§ **Directions**
Your answer must be the lines from the top of the listing below through the line that holds "- liver metastasis: (x=117, y=224)–(x=195, y=301)", retyped exactly, with no pictures.

[Opening Entries supplied section]

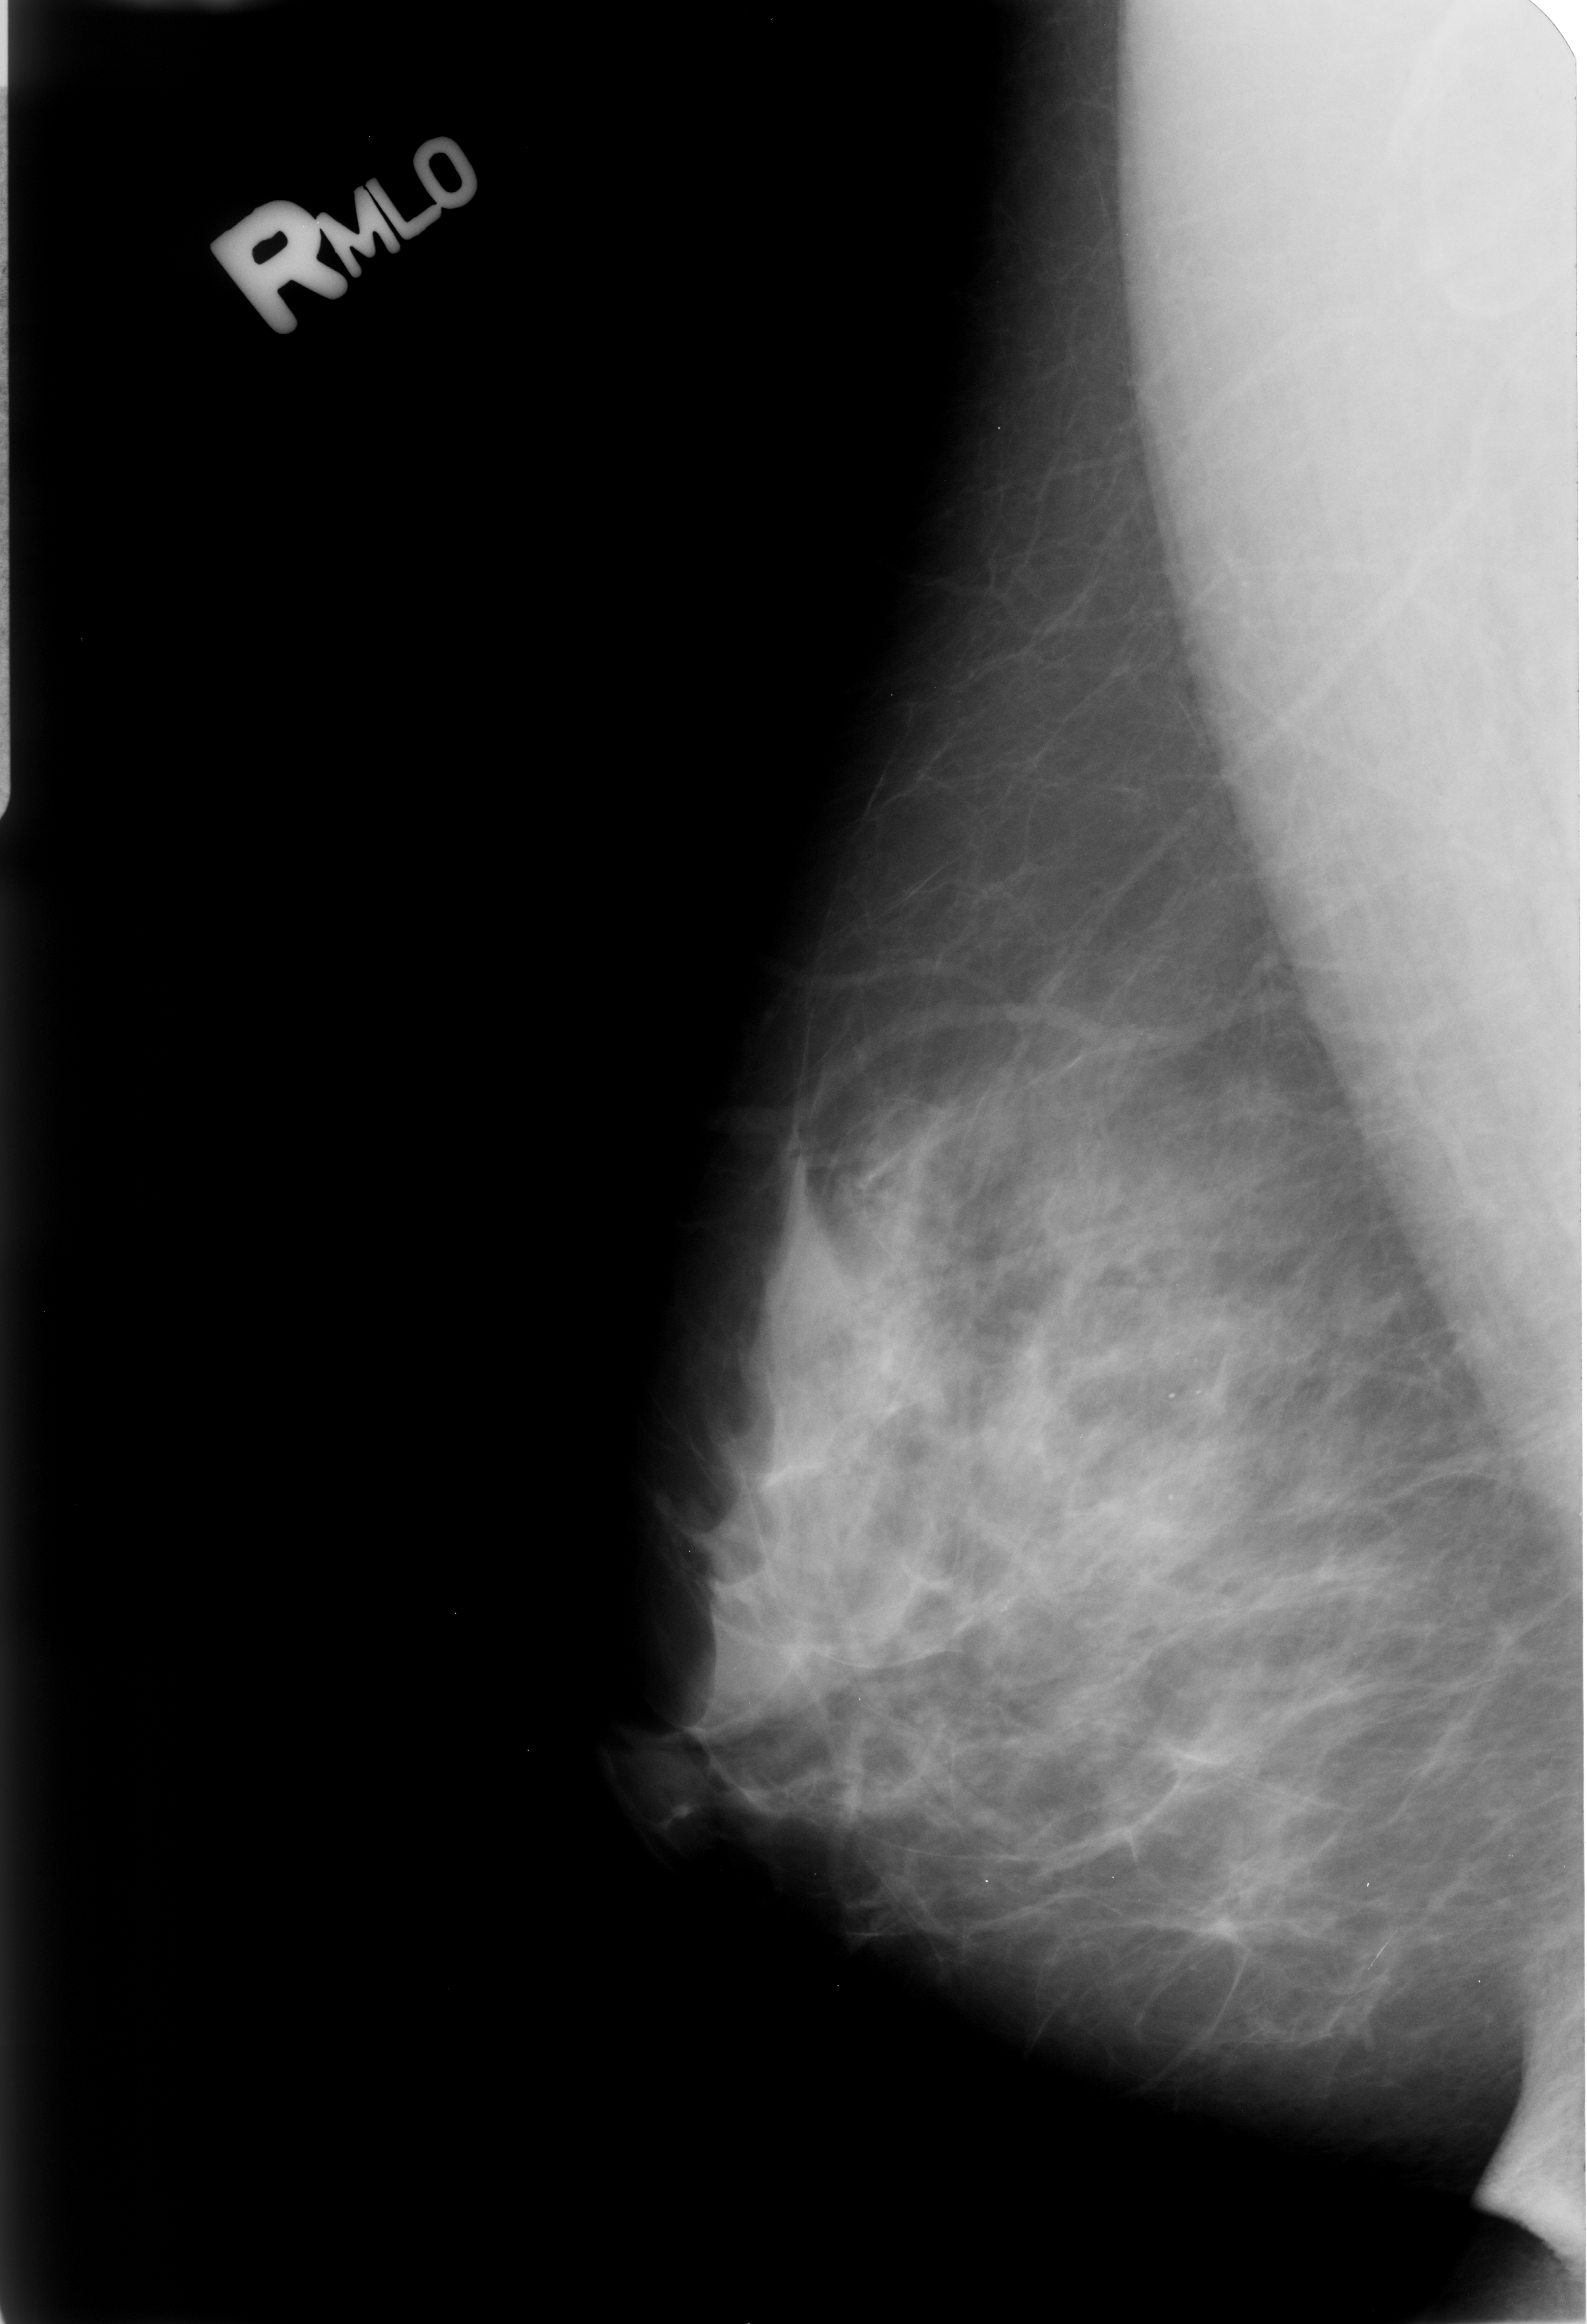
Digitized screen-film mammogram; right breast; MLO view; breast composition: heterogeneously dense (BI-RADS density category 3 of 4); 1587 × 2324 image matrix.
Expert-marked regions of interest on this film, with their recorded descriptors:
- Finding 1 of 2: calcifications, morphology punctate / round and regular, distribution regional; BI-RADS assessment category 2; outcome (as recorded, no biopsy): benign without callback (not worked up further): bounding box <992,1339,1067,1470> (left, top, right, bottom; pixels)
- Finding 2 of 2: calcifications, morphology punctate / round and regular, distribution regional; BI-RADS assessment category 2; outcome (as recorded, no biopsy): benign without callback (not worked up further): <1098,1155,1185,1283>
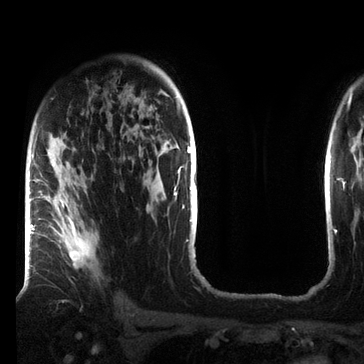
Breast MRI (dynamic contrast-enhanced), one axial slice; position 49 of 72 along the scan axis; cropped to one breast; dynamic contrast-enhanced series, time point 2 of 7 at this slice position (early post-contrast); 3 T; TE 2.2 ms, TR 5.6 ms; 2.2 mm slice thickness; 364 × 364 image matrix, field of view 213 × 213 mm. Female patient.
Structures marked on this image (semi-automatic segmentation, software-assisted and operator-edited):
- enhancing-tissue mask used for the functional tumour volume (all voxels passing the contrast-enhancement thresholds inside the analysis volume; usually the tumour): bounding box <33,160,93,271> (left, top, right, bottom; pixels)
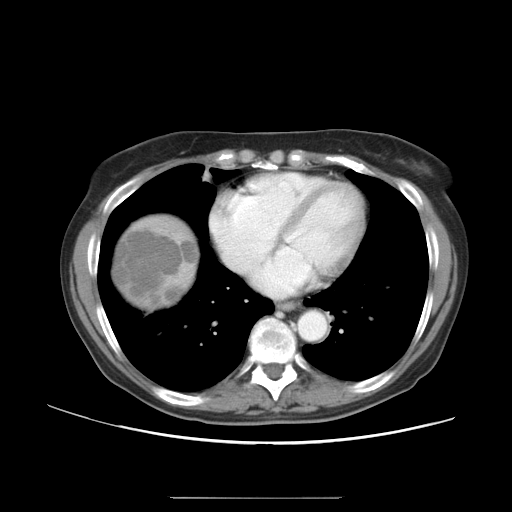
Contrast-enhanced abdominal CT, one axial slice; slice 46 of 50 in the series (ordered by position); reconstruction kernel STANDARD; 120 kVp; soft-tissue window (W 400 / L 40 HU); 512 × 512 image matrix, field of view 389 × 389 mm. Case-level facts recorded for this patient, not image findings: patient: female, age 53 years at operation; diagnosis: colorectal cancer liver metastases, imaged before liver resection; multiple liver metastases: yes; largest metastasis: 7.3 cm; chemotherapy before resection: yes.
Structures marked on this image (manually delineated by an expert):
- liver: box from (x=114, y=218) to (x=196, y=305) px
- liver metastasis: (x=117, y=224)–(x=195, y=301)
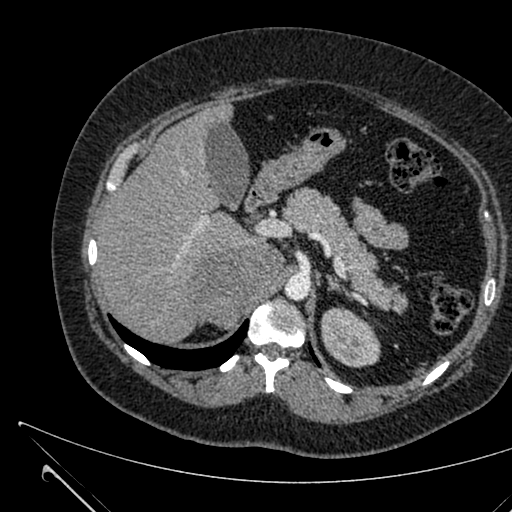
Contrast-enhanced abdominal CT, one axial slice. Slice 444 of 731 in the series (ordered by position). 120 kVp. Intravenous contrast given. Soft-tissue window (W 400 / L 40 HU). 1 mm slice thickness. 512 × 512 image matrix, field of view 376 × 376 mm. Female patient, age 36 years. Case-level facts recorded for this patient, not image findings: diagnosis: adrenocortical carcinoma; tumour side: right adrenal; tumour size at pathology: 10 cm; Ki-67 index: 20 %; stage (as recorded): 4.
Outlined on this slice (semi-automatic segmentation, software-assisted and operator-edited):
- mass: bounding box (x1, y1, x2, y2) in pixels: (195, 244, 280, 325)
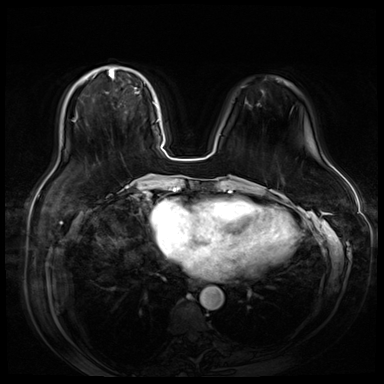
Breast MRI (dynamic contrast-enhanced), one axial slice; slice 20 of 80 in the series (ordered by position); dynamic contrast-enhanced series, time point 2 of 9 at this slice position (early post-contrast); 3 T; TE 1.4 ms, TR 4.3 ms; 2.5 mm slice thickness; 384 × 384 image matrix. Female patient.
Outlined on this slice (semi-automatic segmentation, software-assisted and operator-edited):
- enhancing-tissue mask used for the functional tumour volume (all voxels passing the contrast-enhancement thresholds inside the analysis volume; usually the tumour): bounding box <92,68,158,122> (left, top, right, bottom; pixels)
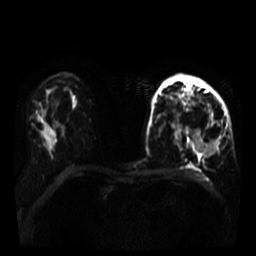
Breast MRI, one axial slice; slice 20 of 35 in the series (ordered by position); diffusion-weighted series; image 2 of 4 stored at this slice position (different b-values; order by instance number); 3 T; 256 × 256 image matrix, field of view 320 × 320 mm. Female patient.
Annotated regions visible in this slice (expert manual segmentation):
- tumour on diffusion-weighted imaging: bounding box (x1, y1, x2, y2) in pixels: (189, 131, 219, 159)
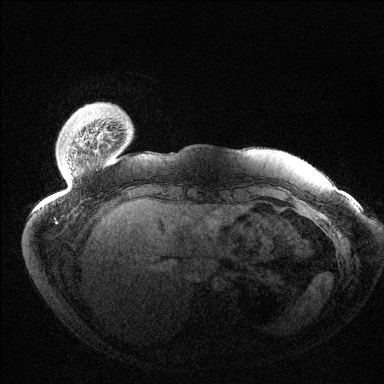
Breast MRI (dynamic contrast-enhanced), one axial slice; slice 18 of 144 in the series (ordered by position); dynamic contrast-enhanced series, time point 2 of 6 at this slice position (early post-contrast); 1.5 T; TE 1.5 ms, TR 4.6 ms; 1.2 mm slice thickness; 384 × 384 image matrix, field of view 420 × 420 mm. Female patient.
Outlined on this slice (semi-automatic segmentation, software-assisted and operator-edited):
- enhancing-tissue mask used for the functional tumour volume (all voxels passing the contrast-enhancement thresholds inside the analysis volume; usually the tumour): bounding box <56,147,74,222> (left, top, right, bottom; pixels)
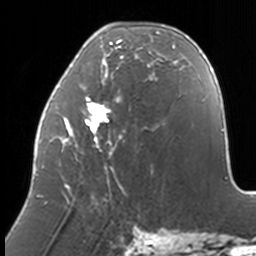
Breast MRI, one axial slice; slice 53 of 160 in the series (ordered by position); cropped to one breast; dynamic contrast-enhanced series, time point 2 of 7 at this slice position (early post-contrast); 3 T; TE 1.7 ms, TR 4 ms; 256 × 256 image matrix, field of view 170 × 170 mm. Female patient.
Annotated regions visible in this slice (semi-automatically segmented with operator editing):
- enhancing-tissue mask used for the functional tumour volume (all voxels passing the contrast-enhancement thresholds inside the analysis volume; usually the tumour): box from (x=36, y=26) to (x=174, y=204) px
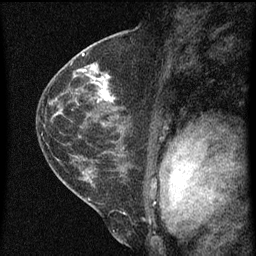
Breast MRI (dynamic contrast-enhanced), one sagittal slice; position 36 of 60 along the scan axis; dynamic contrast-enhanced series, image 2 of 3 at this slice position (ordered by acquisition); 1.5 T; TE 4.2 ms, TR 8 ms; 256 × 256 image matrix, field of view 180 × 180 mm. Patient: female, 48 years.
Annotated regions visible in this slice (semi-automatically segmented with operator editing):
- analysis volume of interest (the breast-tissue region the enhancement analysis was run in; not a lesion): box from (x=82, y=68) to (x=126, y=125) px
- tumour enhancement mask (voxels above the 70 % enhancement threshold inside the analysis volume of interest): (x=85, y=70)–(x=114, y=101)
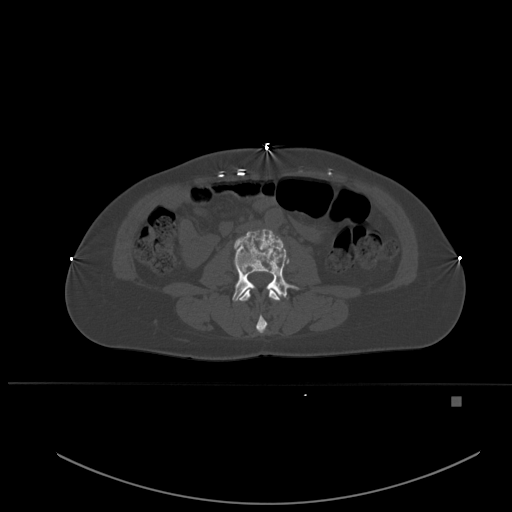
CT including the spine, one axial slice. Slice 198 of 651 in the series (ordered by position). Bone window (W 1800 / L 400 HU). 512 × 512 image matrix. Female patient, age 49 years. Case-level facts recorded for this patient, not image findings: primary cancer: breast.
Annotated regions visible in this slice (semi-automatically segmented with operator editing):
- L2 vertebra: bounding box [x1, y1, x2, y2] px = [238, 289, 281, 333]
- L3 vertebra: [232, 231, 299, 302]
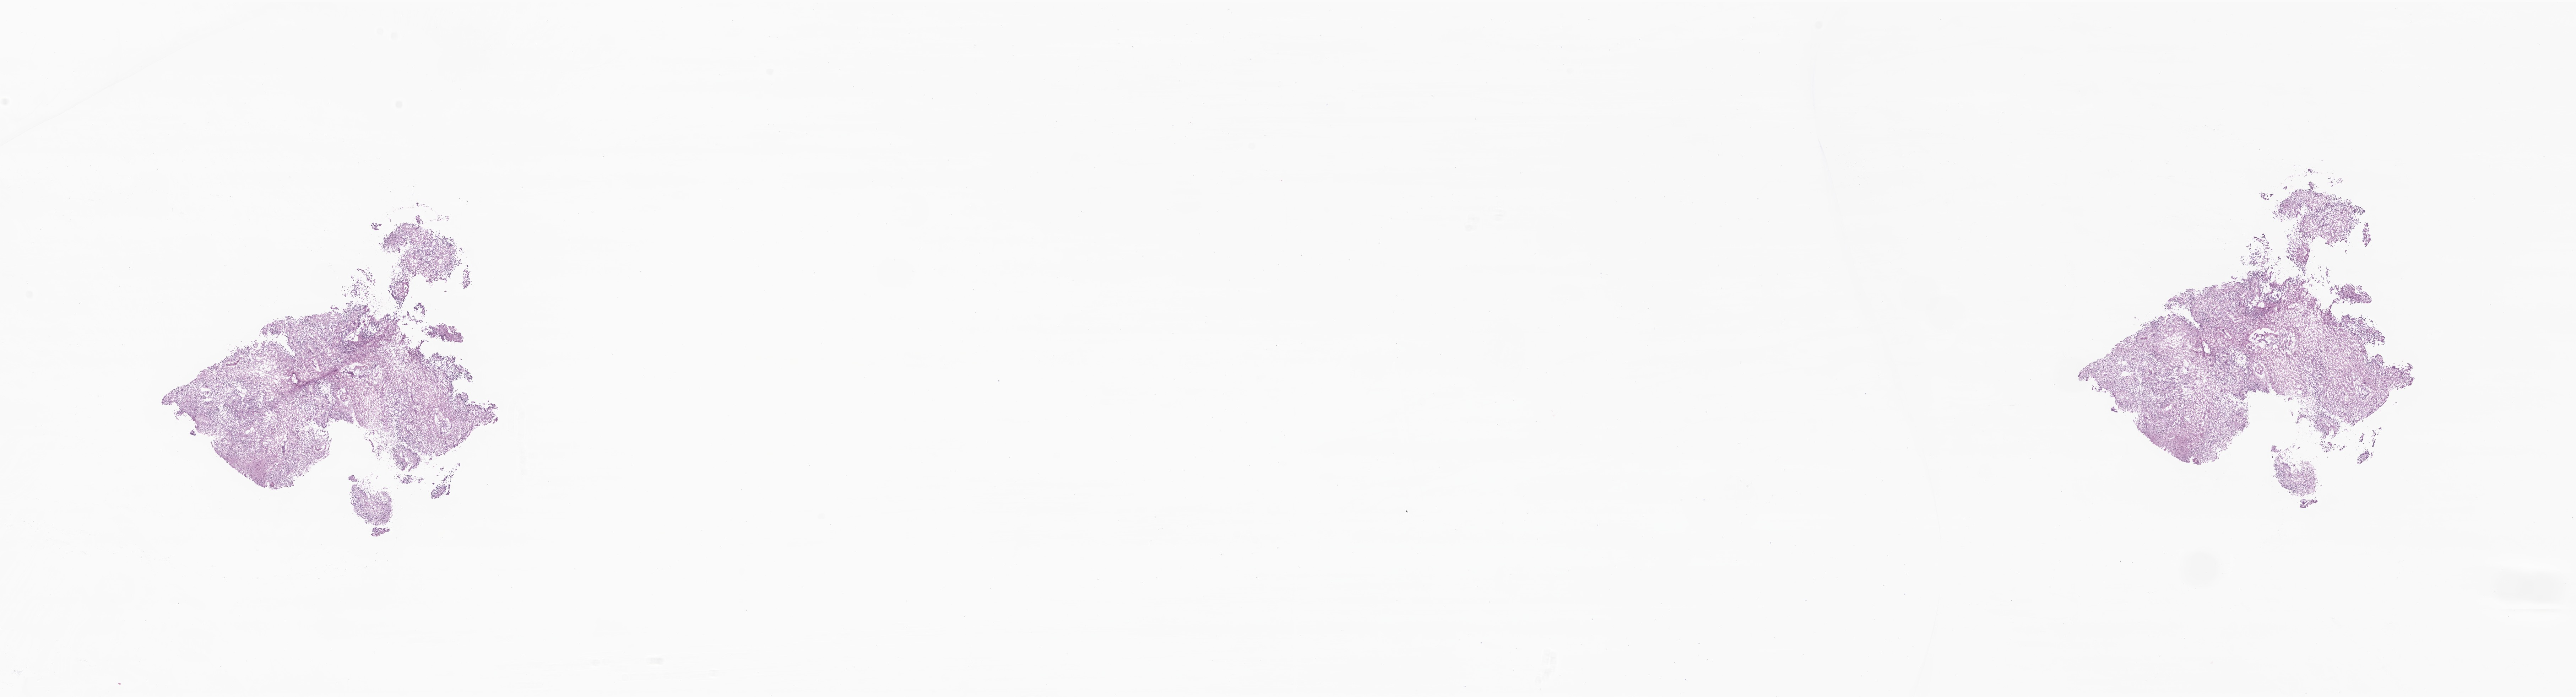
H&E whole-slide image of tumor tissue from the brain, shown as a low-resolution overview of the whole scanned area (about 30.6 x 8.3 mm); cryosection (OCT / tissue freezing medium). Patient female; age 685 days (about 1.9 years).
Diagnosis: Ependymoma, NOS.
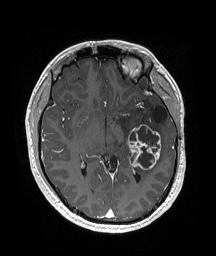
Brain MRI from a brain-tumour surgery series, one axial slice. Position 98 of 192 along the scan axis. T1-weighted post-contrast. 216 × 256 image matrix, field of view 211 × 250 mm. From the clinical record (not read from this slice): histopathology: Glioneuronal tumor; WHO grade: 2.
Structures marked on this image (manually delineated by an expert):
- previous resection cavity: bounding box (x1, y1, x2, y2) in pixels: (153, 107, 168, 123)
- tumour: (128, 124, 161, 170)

[Closing Entries supplied section]

§ **Result**
Digitized screen-film mammogram; right breast; MLO view; breast composition: heterogeneously dense (BI-RADS density category 3 of 4); 1587 × 2324 image matrix.
Expert-marked regions of interest on this film, with their recorded descriptors:
- Finding 1 of 2: calcifications, morphology punctate / round and regular, distribution regional; BI-RADS assessment category 2; outcome (as recorded, no biopsy): benign without callback (not worked up further): bounding box <992,1339,1067,1470> (left, top, right, bottom; pixels)
- Finding 2 of 2: calcifications, morphology punctate / round and regular, distribution regional; BI-RADS assessment category 2; outcome (as recorded, no biopsy): benign without callback (not worked up further): <1098,1155,1185,1283>
Breast MRI (dynamic contrast-enhanced), one axial slice; position 49 of 72 along the scan axis; cropped to one breast; dynamic contrast-enhanced series, time point 2 of 7 at this slice position (early post-contrast); 3 T; TE 2.2 ms, TR 5.6 ms; 2.2 mm slice thickness; 364 × 364 image matrix, field of view 213 × 213 mm. Female patient.
Structures marked on this image (semi-automatic segmentation, software-assisted and operator-edited):
- enhancing-tissue mask used for the functional tumour volume (all voxels passing the contrast-enhancement thresholds inside the analysis volume; usually the tumour): bounding box <33,160,93,271> (left, top, right, bottom; pixels)
Contrast-enhanced abdominal CT, one axial slice; slice 46 of 50 in the series (ordered by position); reconstruction kernel STANDARD; 120 kVp; soft-tissue window (W 400 / L 40 HU); 512 × 512 image matrix, field of view 389 × 389 mm. Case-level facts recorded for this patient, not image findings: patient: female, age 53 years at operation; diagnosis: colorectal cancer liver metastases, imaged before liver resection; multiple liver metastases: yes; largest metastasis: 7.3 cm; chemotherapy before resection: yes.
Structures marked on this image (manually delineated by an expert):
- liver: box from (x=114, y=218) to (x=196, y=305) px
- liver metastasis: (x=117, y=224)–(x=195, y=301)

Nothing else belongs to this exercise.